In deze uitspraak van de Rechtbank Den Haag op 12 augustus 2024, werd het beroep van eiser tegen de maatregel van bewaring ongegrond verklaard. Eiser, vertegenwoordigd door mr. S. Thelosen, had beroep ingesteld tegen een besluit van de Minister van Asiel en Migratie, dat op 25 juli 2024 was genomen. De rechtbank behandelde de zaak op 6 augustus 2024, waarbij eiser via beeldverbinding aanwezig was. De minister was vertegenwoordigd door mr. N. Mikolajczyk.
De rechtbank oordeelde dat de minister de maatregel van bewaring terecht had opgelegd op basis van artikel 59a van de Vreemdelingenwet 2000. De minister had zwaarwegende gronden aangevoerd, waaronder het feit dat eiser Nederland niet op de voorgeschreven wijze was binnengekomen en zich eerder aan het toezicht had onttrokken. Eiser betwistte de feitelijke juistheid van deze gronden, maar de rechtbank oordeelde dat de argumenten van eiser onvoldoende waren om de maatregel te weerleggen.

▶ **AANGELEVERDE GEGEVENS**:
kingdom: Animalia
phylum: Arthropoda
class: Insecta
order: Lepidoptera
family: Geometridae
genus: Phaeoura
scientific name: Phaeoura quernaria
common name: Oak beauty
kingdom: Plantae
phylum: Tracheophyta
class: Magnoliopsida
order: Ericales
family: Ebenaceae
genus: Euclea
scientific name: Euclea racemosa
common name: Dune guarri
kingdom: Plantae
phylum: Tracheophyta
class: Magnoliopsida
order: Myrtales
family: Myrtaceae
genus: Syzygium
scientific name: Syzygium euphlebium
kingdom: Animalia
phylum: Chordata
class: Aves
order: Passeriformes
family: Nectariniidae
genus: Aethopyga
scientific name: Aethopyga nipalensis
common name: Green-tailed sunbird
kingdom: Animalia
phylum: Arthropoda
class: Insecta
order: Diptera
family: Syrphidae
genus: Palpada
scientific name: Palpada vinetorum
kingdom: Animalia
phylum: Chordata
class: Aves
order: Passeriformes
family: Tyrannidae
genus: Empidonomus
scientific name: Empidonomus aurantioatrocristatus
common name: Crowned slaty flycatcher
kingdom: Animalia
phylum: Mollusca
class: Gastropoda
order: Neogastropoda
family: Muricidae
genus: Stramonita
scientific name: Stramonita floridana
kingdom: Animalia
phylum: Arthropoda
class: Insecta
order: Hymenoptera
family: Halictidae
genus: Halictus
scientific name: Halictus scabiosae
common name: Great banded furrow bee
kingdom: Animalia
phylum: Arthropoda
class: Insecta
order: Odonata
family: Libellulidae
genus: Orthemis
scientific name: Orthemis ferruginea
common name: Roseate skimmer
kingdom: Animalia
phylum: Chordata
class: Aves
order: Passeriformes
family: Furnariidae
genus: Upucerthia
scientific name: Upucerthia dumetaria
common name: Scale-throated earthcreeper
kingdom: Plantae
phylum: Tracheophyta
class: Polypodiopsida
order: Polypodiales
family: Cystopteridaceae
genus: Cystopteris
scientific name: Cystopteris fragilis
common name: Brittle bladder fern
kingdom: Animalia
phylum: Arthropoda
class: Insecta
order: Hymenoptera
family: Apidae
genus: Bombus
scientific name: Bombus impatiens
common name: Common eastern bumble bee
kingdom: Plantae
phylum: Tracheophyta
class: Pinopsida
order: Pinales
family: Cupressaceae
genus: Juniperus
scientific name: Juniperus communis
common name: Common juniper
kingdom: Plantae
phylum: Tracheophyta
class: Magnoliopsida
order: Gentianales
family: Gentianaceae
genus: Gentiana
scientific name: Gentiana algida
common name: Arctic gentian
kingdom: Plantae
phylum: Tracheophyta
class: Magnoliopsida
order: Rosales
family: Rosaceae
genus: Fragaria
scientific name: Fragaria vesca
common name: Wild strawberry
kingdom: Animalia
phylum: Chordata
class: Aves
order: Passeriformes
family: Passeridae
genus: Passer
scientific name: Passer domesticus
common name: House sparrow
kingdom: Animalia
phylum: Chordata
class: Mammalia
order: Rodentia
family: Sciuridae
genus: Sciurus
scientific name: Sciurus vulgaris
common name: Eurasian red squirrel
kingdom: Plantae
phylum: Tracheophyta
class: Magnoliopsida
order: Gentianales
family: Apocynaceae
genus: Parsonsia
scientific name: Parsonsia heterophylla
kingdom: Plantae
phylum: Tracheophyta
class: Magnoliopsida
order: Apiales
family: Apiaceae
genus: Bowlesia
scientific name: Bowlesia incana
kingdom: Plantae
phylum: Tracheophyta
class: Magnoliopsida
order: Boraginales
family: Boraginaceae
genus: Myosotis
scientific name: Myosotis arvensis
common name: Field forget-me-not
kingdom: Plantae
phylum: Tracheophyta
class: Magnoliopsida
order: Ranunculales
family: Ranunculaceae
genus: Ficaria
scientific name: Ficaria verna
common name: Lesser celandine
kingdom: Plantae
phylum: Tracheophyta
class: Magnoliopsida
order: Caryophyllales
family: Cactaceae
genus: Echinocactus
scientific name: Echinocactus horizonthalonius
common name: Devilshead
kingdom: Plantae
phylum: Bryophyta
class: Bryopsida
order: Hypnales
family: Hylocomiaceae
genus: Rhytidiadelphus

▶ **OEFENINGSDOEL**: Ga verder met de tekst over de uitspraak over de maatregel van bewaring, vanaf het punt waar die stopt. De regels vormen apart materiaal en horen niet bij de tekst over de rechterlijke uitspraak.

▶ **ANTWOORD OP OEFENING**:
Daarnaast werd de voortvarendheid van de minister in de procedure beoordeeld. Eiser stelde dat de minister sneller had moeten handelen, maar de rechtbank concludeerde dat de minister binnen de wettelijke termijnen had gehandeld. De rechtbank vond geen reden om te twijfelen aan de rechtmatigheid van de maatregel van bewaring en wees ook het verzoek om schadevergoeding af. De uitspraak werd gedaan door rechter G.H.W. Bodt, in aanwezigheid van griffier S. Voolstra, en is openbaar gemaakt op 12 augustus 2024.